Okay, so this is one of my blog posts that has a long involved back-story, and since there is nobody here to tell me to cut to the chase except for the dog (who can’t talk) and the Southern husband (who is WAY too smart to say anything of this nature) I’m going to go ahead and tell it. Take comfort in the fact that it will be broken up with some entertaining pictures. At least I think they are entertaining.

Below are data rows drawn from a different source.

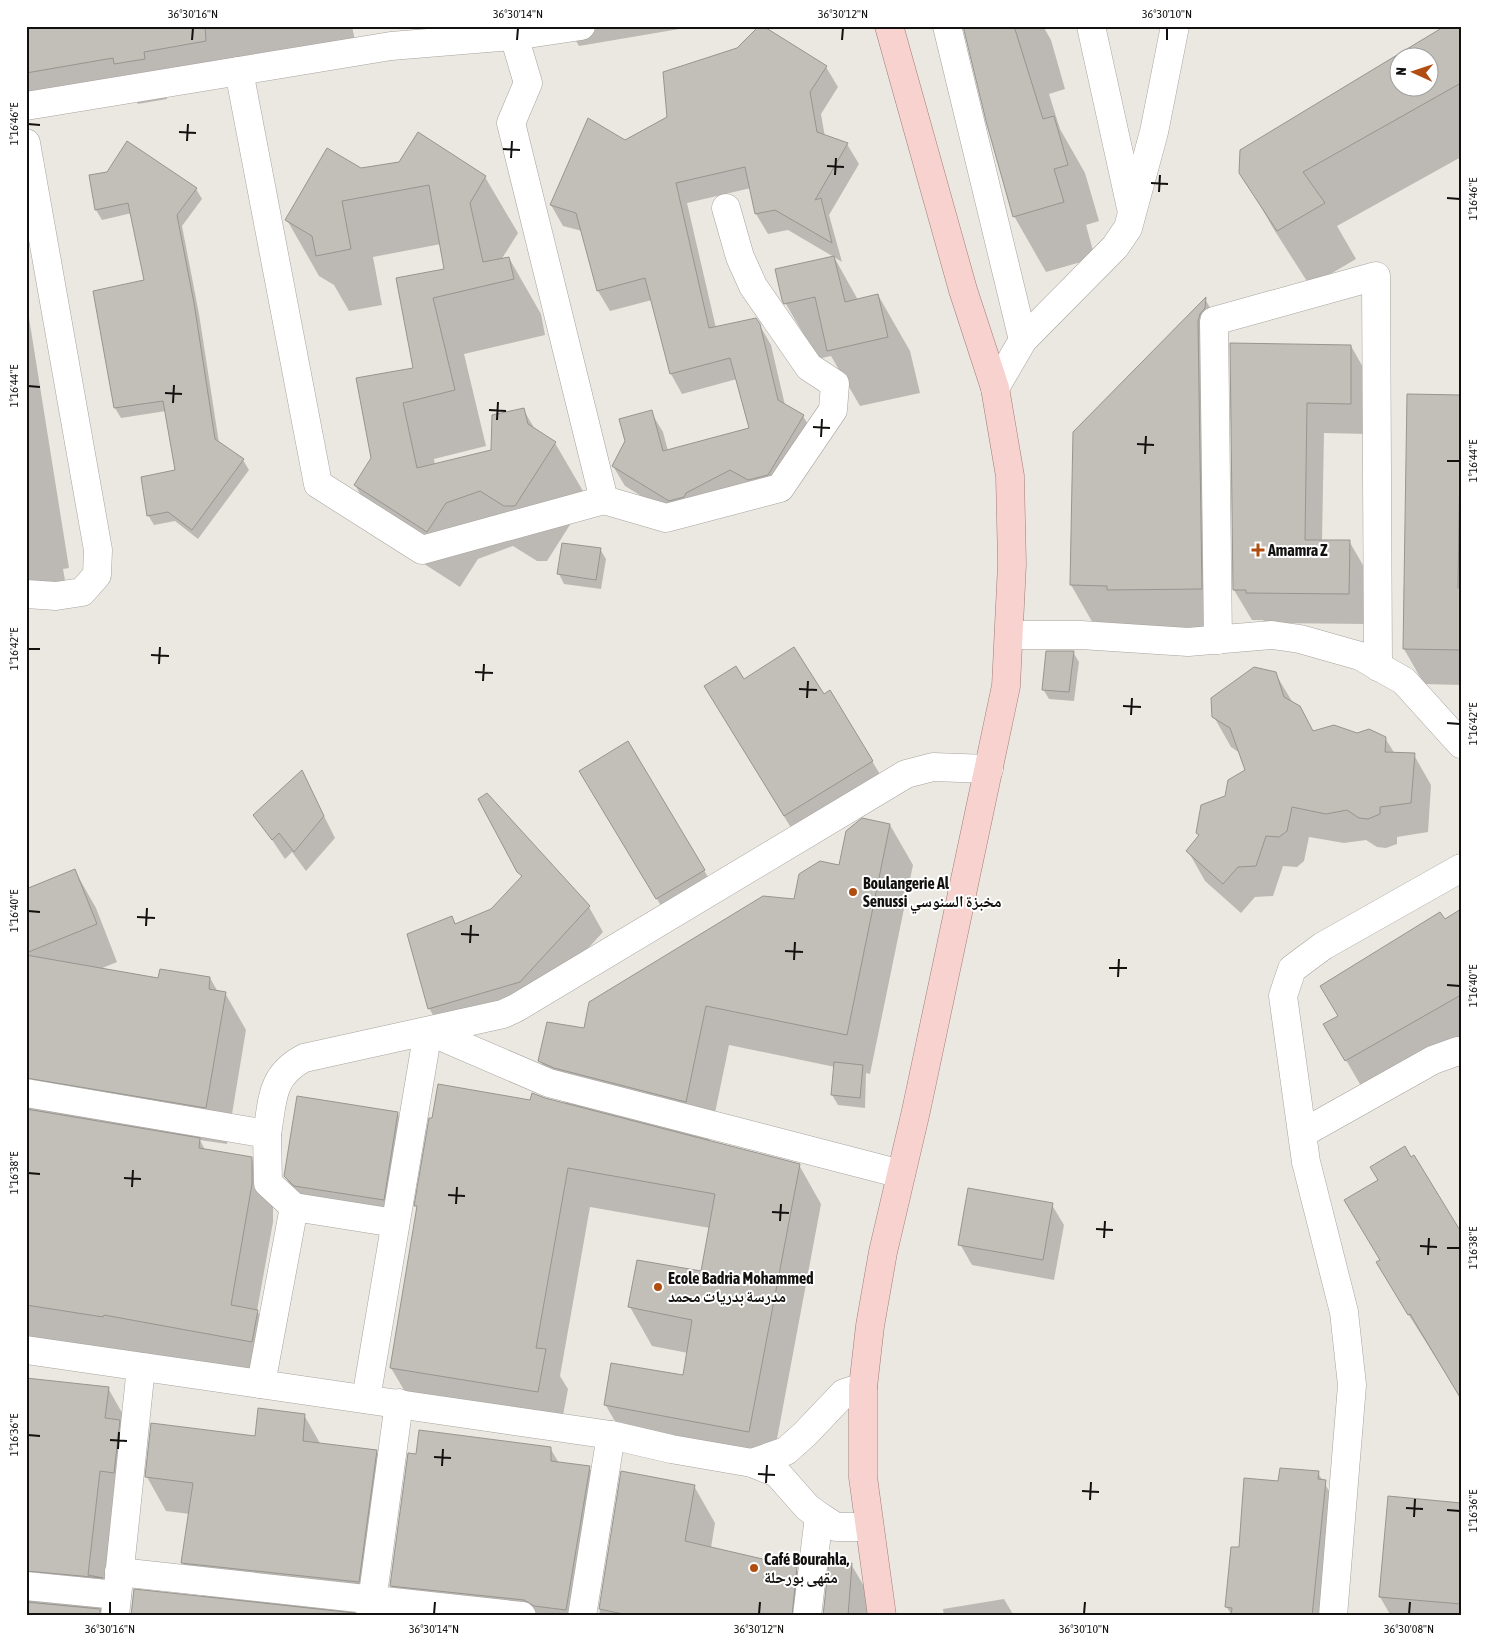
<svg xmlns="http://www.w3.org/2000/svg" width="1487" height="1642" font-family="'Asap Condensed','Noto Naskh Arabic',sans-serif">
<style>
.shadow{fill:#0003;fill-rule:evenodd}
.building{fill:#c2beb8;stroke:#98948f;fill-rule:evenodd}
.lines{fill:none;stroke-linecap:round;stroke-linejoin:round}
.minor-casing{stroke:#a7a39e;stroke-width:29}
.primary-casing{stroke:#a37b77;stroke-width:29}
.minor{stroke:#fff;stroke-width:28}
.primary{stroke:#f7d2cf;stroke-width:28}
.ticks{fill:none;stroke:#12110f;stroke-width:2}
.poi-dot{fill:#b04e11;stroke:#fff;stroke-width:2}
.labels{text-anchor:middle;stroke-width:4;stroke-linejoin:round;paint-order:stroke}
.poi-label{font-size:16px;font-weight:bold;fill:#12110f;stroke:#fff;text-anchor:start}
.neatline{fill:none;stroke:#12110f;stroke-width:2}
.ticks-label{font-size:12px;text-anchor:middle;fill:#12110f}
</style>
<rect width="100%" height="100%" fill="#ebe8e1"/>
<g class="shadow">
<path d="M 26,26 L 352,26 L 356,46 L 166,92 L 167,99 L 138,104 L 134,98 L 43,115 L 43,117 L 26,120 Z"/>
<path d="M 567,26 L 697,26 L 579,46 Z"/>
<path d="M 964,26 L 1043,26 L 1051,40 L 1065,89 L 1049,94 L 1060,129 L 1085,173 L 1099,221 L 1086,225 L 1095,258 L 1046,272 L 1014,216 Z"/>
<path d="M 1448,26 L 1461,26 L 1461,157 L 1337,226 L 1356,259 L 1310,286 L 1273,228 L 1241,172 L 1242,151 ZM 1400,58 L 1430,58 L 1430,88 L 1400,88 Z"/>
<path d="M 826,67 L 838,87 L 821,114 L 825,137 L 847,144 L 859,164 L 829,215 L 842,262 L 834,257 L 858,300 L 878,295 L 910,351 L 920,393 L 860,406 L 831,356 L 818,359 L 783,299 L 834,257 L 788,230 L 768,234 L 756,214 L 751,188 L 687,203 L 716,328 L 759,324 L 771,345 L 785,405 L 803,416 L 815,436 L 780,495 L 682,521 L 625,486 L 613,466 L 651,412 L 663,432 L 668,451 L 750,429 L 737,379 L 682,394 L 671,374 L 652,300 L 610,311 L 598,291 L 582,231 L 563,226 L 551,205 L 625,141 Z"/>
<path d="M 418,134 L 485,177 L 518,233 L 501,260 L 509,258 L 541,314 L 545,335 L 464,354 L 486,446 L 434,459 L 435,465 L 492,451 L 523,409 L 536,431 L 555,443 L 587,498 L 547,561 L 537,561 L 513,546 L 478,559 L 460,587 L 387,540 L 355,485 L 372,458 L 414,369 L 398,279 L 446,270 L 441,244 L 373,257 L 382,305 L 349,311 L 334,285 L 319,276 L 287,220 L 360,169 L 400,163 Z"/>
<path d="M 90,176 L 196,189 L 202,199 L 182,226 L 199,314 L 219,443 L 243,460 L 249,470 L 198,539 L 175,521 L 154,525 L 148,515 L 177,471 L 166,411 L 121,418 L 115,408 L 146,281 L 132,213 L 102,220 L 96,210 Z"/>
<path d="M 26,299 L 69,568 L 63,569 L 66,586 L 26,593 Z"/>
<path d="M 1205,299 L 1228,338 L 1224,629 L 1132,629 L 1094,625 L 1071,585 Z"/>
<path d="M 1231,345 L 1351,346 L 1368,376 L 1368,434 L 1324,433 L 1322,541 L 1349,541 L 1367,572 L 1366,624 L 1265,623 L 1263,620 L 1252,620 L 1234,590 Z"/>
<path d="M 1461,396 L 1461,685 L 1424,684 L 1404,649 Z"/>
<path d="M 600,549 L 606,559 L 601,589 L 564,584 L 559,574 Z"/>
<path d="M 1073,652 L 1079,662 L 1074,701 L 1049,699 L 1043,689 Z"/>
<path d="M 1275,673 L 1293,703 L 1313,732 L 1385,738 L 1395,754 L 1414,755 L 1431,785 L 1428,832 L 1397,837 L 1397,844 L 1386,848 L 1377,847 L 1366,840 L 1344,843 L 1309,837 L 1304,861 L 1297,867 L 1283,866 L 1273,896 L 1255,897 L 1241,913 L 1205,881 L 1188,851 L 1247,771 L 1240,753 L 1231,747 L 1214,717 Z"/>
<path d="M 743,680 L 823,696 L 872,761 L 890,791 L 802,846 L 705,686 Z"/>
<path d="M 302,772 L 335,838 L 306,871 L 292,852 L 285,859 L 255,815 Z"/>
<path d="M 480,799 L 589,907 L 603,932 L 534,1007 L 444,1034 L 429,1008 L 452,918 L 456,925 L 492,910 L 522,877 Z"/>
<path d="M 598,801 L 704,870 L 721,901 L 675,929 Z"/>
<path d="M 890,825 L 913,865 L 870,1074 L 866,1073 L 865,1108 L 838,1105 L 832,1095 L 835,1067 L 729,1045 L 709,1142 L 799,1165 L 821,1204 L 771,1471 L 628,1444 L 605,1404 L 684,1376 L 688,1353 L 652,1346 L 630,1307 L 702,1273 L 710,1228 L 590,1207 L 560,1376 L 568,1389 L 560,1431 L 414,1407 L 391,1368 L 418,1209 L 416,1205 L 531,1102 L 570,1106 L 563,1101 L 540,1061 L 585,1030 L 795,900 Z"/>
<path d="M 75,871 L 96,908 L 117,962 L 100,969 L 159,979 L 210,978 L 218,992 L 225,993 L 246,1030 L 227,1144 L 200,1140 L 205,1150 L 251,1158 L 273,1195 L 273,1222 L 257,1311 L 279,1348 L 273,1378 L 26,1339 L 26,890 Z"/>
<path d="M 1461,911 L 1461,1044 L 1364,1091 L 1325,1024 L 1339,1017 L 1444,921 Z"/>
<path d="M 398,1114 L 415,1144 L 401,1230 L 303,1207 L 285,1176 Z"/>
<path d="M 1379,1180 L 1461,1398 L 1395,1293 L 1381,1260 Z"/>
<path d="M 1052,1205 L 1064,1225 L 1054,1280 L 972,1265 L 960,1244 Z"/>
<path d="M 26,1379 L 108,1388 L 129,1425 L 110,1613 L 88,1611 L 26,1616 Z"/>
<path d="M 304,1415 L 321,1445 L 376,1451 L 396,1485 L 372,1616 L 203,1598 L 183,1563 L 190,1514 L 166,1511 L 147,1477 L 256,1437 Z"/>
<path d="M 550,1448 L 559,1463 L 589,1467 L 611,1504 L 593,1616 L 409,1616 L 391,1586 Z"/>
<path d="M 622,1472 L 694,1486 L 715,1523 L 711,1548 L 796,1568 L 818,1605 L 816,1616 L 599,1616 Z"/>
<path d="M 1318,1473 L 1342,1512 L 1331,1616 L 1232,1616 L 1226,1606 L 1240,1549 L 1279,1482 Z"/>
<path d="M 1461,1504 L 1461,1616 L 1391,1616 L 1380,1597 Z"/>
<path d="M 851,1564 L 872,1600 L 871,1616 L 824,1616 Z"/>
<path d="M 1004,1599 L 1014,1616 L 944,1616 L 943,1609 Z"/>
</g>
<g class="building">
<path d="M 26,26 L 205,26 L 206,41 L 144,52 L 145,59 L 114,64 L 113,58 L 26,73 Z"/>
<path d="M 759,26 L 763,26 L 827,66 L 810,92 L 817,132 L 848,143 L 815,200 L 821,198 L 832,243 L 775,210 L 755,214 L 745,167 L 676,183 L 709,328 L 756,318 L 760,324 L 778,400 L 804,415 L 768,475 L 748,480 L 730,470 L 686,493 L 684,497 L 669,501 L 612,466 L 625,441 L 619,419 L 652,410 L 663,451 L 749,428 L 730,358 L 670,374 L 645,278 L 597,291 L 576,213 L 550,205 L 588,118 L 625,140 L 667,117 L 663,72 L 737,48 Z"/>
<path d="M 963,26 L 1014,26 L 1043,119 L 1054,116 L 1068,165 L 1054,169 L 1064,202 L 1013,217 L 986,121 Z"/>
<path d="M 1445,26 L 1461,26 L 1461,83 L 1303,172 L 1325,203 L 1277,231 L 1239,173 L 1240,150 ZM 1400,58 L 1430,58 L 1430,88 L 1400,88 Z"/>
<path d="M 418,132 L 486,176 L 470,203 L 483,262 L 509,257 L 514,279 L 433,298 L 455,390 L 403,403 L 417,468 L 491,450 L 492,415 L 524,408 L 528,424 L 556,442 L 515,506 L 504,506 L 480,491 L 446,503 L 427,532 L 354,485 L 371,458 L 356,378 L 413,368 L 396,278 L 444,269 L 429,185 L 342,201 L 351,249 L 316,256 L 312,236 L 285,220 L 327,148 L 361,168 L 399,162 Z"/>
<path d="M 127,141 L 197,188 L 177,215 L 194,303 L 215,439 L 244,459 L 192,530 L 168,512 L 147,516 L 141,477 L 175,470 L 163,401 L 114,408 L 93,291 L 144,280 L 128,203 L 95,210 L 89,175 L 107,172 Z"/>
<path d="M 834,256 L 845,302 L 878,294 L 888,337 L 827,351 L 815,297 L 784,304 L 782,300 L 775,269 Z"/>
<path d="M 1206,297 L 1205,308 L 1200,314 L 1198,321 L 1202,589 L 1107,590 L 1107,586 L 1070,585 L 1073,432 Z"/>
<path d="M 1230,343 L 1351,345 L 1351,404 L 1307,403 L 1305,540 L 1350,540 L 1349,594 L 1246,593 L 1246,590 L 1233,590 Z"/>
<path d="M 1407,394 L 1461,395 L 1458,588 L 1461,588 L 1461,650 L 1403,649 Z"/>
<path d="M 562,543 L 601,548 L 596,580 L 557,574 Z"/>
<path d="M 794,647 L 824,694 L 830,690 L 873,761 L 784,816 L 704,686 L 736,666 L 744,679 Z"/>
<path d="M 1046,651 L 1074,651 L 1069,692 L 1042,690 Z"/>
<path d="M 1254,667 L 1276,672 L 1284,697 L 1300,706 L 1313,731 L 1334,725 L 1357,733 L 1369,729 L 1386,737 L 1385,752 L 1415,753 L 1411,803 L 1380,807 L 1380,814 L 1368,819 L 1359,818 L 1347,810 L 1326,814 L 1292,807 L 1287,831 L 1279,837 L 1266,836 L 1256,866 L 1238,867 L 1223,884 L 1186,851 L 1199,835 L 1196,833 L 1201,805 L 1225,796 L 1228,780 L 1245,770 L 1230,728 L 1212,717 L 1211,698 Z"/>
<path d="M 628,741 L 705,870 L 656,899 L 579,771 Z"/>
<path d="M 302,770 L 324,816 L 294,852 L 279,833 L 272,840 L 253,815 Z"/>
<path d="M 487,793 L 590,906 L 520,982 L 428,1009 L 407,934 L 452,916 L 455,924 L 491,909 L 522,876 L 517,872 L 478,799 Z"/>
<path d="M 862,818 L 890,824 L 847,1035 L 706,1006 L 686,1102 L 554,1068 L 538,1061 L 547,1022 L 584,1028 L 589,1002 L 763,896 L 794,899 L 799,874 L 820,861 L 839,865 L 846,831 Z"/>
<path d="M 75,869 L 97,924 L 26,953 L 26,889 Z"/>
<path d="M 1461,909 L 1461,995 L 1345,1061 L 1323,1024 L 1338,1016 L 1320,986 L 1440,912 L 1445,919 Z"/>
<path d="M 26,955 L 158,978 L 160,969 L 210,977 L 209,989 L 226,992 L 206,1108 L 26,1078 Z"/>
<path d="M 834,1062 L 863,1065 L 860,1098 L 831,1095 Z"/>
<path d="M 438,1084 L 530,1100 L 532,1093 L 545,1098 L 800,1164 L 749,1432 L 604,1405 L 611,1363 L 683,1375 L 692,1320 L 628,1307 L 637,1260 L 701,1271 L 715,1194 L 568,1168 L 536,1348 L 546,1349 L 538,1392 L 390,1368 L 417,1206 L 414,1206 L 429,1118 L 432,1118 Z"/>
<path d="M 297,1096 L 398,1112 L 384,1200 L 294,1186 L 284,1176 Z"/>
<path d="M 26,1109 L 200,1138 L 199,1148 L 252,1157 L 252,1184 L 231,1305 L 258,1310 L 252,1342 L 104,1315 L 103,1317 L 26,1305 Z"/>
<path d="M 1405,1146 L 1411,1157 L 1414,1155 L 1461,1232 L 1461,1399 L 1410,1314 L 1408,1315 L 1376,1262 L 1380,1260 L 1344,1200 L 1378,1180 L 1370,1167 Z"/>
<path d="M 968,1188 L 1053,1203 L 1043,1260 L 958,1245 Z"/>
<path d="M 26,1378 L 109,1387 L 105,1418 L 120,1420 L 114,1473 L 100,1471 L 88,1575 L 103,1578 L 26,1571 Z"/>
<path d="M 258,1408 L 305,1414 L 303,1441 L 377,1450 L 359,1582 L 181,1563 L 193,1483 L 145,1477 L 151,1423 L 255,1436 Z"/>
<path d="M 419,1430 L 551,1447 L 551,1461 L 590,1466 L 566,1610 L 534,1606 L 524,1600 L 390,1586 L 408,1453 L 416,1454 Z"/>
<path d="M 1280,1468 L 1319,1471 L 1318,1479 L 1326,1480 L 1312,1616 L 1231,1616 L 1232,1608 L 1225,1607 L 1231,1547 L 1239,1547 L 1244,1478 L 1278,1481 Z"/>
<path d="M 621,1471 L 695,1485 L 685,1541 L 797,1567 L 792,1616 L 633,1616 L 599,1609 Z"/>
<path d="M 1388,1496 L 1461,1503 L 1461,1604 L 1379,1597 Z"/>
<path d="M 829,1561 L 852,1563 L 848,1616 L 823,1616 Z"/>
<path d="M 134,1589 L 355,1613 L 355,1616 L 131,1616 Z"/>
<path d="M 26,1602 L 100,1609 L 100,1616 L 26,1616 Z"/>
</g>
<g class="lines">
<g class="minor-casing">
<g id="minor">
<path d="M 947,26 L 1023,340"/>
<path d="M 1091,26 L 1131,208"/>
<path d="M 514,36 L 528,83 L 511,123 L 604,500 L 666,518 L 780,488 L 833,410 L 835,384 L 809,367 L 753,286 L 740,257 L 726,208"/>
<path d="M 239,71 L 318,484 L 422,550 L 604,500"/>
<path d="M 26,106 L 391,46 L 514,36 L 581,26"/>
<path d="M 26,143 L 98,550 L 97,575 L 82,592 L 56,596 L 26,594"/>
<path d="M 995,388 L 1023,340 L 1115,247 L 1128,228 L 1154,132 L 1175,26"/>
<path d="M 1009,635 L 1081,635 L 1188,642 L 1272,635 L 1300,639 L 1360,656 L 1404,681 L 1461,744"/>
<path d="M 1218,640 L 1214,321 L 1376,276 L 1378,667"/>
<path d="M 26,1093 L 267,1134 C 273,1100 270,1076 304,1058 L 503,1014 L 516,1008 L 906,774 L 933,767 L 989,769"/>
<path d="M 1303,1133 L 1433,1060 L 1458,1051 L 1461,1052"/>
<path d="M 267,1134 L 268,1183 L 294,1207"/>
<path d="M 26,1350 L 611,1435 L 671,1449 L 752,1463 L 777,1473 L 807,1507 L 819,1516 L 807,1616"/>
<path d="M 261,1384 L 294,1207 L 395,1223"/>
<path d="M 366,1399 L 428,1031 L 549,1083 L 901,1174"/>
<path d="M 752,1463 L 786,1451 L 805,1434 L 844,1393 L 863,1387"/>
<path d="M 819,1516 L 836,1527 L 868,1527"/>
<path d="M 119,1572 L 522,1616"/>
<path d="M 26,1586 L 117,1595"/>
<path d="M 115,1616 L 141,1367"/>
<path d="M 370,1616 L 399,1403"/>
<path d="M 582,1616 L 611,1435"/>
<path d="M 1333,1616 L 1352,1385 L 1344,1312 L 1306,1162 L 1283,996 L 1292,969 L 1323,946 L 1461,868"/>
</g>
</g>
<g class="primary-casing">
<path id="primary" d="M 882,1616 L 863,1477 L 863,1387 L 870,1326 L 883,1252 L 916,1111 L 1006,686 L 1012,564 L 1010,476 L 995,388 L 963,290 L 889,26"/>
</g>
<use href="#minor" class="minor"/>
<use href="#primary" class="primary"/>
</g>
<path class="ticks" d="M 192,40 L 193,28M 517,40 L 518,28M 842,40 L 843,28M 1167,40 L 1167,28M 28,124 L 40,125M 179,132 L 196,133M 187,141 L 188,124M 503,149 L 520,150M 511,158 L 512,141M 827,166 L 844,167M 835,175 L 836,158M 1151,183 L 1168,184M 1159,192 L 1160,175M 1447,198 L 1460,199M 28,386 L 40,387M 165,393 L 182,394M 173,403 L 174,385M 489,410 L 506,411M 497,420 L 498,402M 813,427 L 830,428M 821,437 L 822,419M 1137,444 L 1154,445M 1145,454 L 1146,436M 1447,461 L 1460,461M 28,649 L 40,649M 151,655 L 169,656M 159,664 L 160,647M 475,672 L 493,673M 483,681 L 484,664M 799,689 L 817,690M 807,698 L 808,681M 1123,706 L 1141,707M 1131,715 L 1132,698M 1447,723 L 1460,724M 28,911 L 40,912M 137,917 L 155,918M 146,926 L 147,908M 461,934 L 479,935M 470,943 L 471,925M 785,951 L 803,952M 794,960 L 795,942M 1109,968 L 1127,968M 1118,977 L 1119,959M 1447,985 L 1460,986M 28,1173 L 40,1174M 124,1178 L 141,1179M 132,1187 L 133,1170M 448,1195 L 465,1196M 456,1204 L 457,1187M 772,1212 L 789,1213M 780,1221 L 781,1204M 1096,1229 L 1113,1230M 1104,1238 L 1105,1221M 1420,1246 L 1437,1247M 1447,1248 L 1460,1248M 1428,1255 L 1429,1238M 28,1435 L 40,1436M 110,1440 L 127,1441M 118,1449 L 119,1432M 434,1457 L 451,1458M 442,1466 L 443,1449M 758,1474 L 775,1475M 766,1483 L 767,1465M 1082,1491 L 1099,1492M 1090,1500 L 1091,1482M 1406,1508 L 1423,1509M 1447,1510 L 1460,1511M 1414,1517 L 1415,1499M 110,1614 L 110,1602M 434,1614 L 435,1602M 759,1614 L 760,1602M 1084,1614 L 1085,1602M 1409,1614 L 1410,1602"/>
<g class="poi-dot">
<path d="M1255.5 542.5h5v5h5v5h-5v5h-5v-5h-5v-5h5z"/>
<circle cx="853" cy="892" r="5"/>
<circle cx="658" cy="1287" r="5"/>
<circle cx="754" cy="1568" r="5"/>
</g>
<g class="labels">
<g class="poi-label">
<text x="1268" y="556">Amamra Z</text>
<text x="863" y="889">Boulangerie Al<tspan x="863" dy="18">Senussi مخبزة السنوسي</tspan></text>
<text x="668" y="1284">Ecole Badria Mohammed<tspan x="668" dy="18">مدرسة بدريات محمد</tspan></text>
<text x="764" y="1565">Café Bourahla,<tspan x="764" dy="18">مقهى بورحلة</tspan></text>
</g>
</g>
<rect width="1487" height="1642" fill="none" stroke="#ffffff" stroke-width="55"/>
<g transform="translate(1414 72) rotate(273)"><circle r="24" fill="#ffffff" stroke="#a0a09f"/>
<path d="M0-4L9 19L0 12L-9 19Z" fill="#b04e11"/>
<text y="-8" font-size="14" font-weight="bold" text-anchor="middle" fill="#12110f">N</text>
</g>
<rect x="28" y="28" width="1432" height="1586" class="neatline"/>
<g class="ticks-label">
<text x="193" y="18">36°30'16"N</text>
<text x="518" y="18">36°30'14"N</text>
<text x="843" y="18">36°30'12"N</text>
<text x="1167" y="18">36°30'10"N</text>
<text transform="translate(14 124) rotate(-90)" y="4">1°16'46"E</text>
<text transform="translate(1473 199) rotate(-90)" y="4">1°16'46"E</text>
<text transform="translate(14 386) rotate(-90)" y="4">1°16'44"E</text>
<text transform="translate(1473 461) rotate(-90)" y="4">1°16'44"E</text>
<text transform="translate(14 649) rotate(-90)" y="4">1°16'42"E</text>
<text transform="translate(1473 724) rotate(-90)" y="4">1°16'42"E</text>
<text transform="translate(14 911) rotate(-90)" y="4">1°16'40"E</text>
<text transform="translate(1473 986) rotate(-90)" y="4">1°16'40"E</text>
<text transform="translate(14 1173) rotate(-90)" y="4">1°16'38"E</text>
<text transform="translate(1473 1248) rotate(-90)" y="4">1°16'38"E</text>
<text transform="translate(14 1435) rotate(-90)" y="4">1°16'36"E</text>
<text transform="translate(1473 1511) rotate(-90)" y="4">1°16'36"E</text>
<text x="110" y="1633">36°30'16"N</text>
<text x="434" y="1633">36°30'14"N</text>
<text x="759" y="1633">36°30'12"N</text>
<text x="1084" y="1633">36°30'10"N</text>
<text x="1409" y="1633">36°30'08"N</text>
</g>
</svg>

So to start at the beginning, a while back I was invited to take a series of pictures of chefs from restaurants in our area. For a food groupie like me, this was a fabulous assignment, and I met a bunch of terrifically talented people this way (and got to sample some rocking good food along the way.) Here’s the first chef I photographed for this project:
Part of the assignment was to photograph each chef holding a copy of their favorite cookbook, which worked out to be double bonus points for me, because what better recommendation can a cookbook have then to be a chef’s favorite? So of course, I followed the directions and asked Chef Calcagno to please bring a copy of his favorite cookbook to be photographed with. He selected THE NEW RED LION INN COOKBOOK.
Now on this particular shoot the Southern husband was helping me. Which he is great at, and which has the added benefit of me being able to order him around and not get any back-talk. Anyway, he was browsing through this book while I was doing the rest of the shoot, and he must have liked what he saw because lo and behold, I came home to find my very own copy sitting on my desk a couple of weeks later. (Which made me feel a little tiny bit guilty about the whole ordering-around thing.)
I promise there is a point to all of this and here it is: this fabulous butternut soup is taken from this great cookbook. It’s a thick, delicious soup that involves cooking up chopped onion, carrots, celery, fresh thyme and a whole lot of butternut squash in a mixture of chicken broth and cider, and then pureeing the whole thing. When you have it all nice and smooth and pureed, the recipe gives you the choice of thinning it down with either more broth, more cider or heavy cream. I had about 1/4 cup of heavy cream in my fridge and it seemed like destiny to me, but honestly, it would have been pretty much close to perfect even without that. I swirled a teeny bit of cinnamon on the top and got this:
But I couldn’t leave well enough alone. No, I knew in my heart of hearts that there was one more thing that could push this soup over the edge to true greatness.
Yep. Popcorn. (Red Lion Inn people, if you are out there, I hope I didn’t just horrify you.) But it brought just the right amount of salty crunch to this sweet and scrumptious soup. I put the popcorn in a bowl right there on the table and we scattered it on top as we ate…the popcorn will sink pretty quickly as it absorbs the soup, but trust me when I say this is a GOOD thing.
I will be quiet now and give you the recipe already.
Adapted from the New Red Lion Inn Cookbook
- 1 tablespoon olive oil
- ½ large onion, chopped
- 1 carrot, chopped
- 1 stalk celery, sliced
- 1 pound butternut squash, peeled, seeded and cut into cubes
- 4 sprigs fresh thyme
- 5 cups chicken broth
- 2 cups apple cider
- ½ cup heavy cream (optional but great)
- Salt and pepper to taste
- Cinnamon sugar for garnish
- Popcorn for garnish (also optional and also great)
- Heat oil in large pot over medium heat and saute onions, carrot and celery for about 5 minutes. Add squash and thyme and saute, stirring, for another two minutes.
- Add stock and cider and simmer until squash until very soft, about 30 minutes. Remove from heat.
- Puree with immersion blender or in blender until smooth. Return soup to pot and add cream if using, and salt and pepper to taste. Reheat over low heat.
- Serve, garnished with cinnamon sugar. Put popcorn on table for diners to add as desired.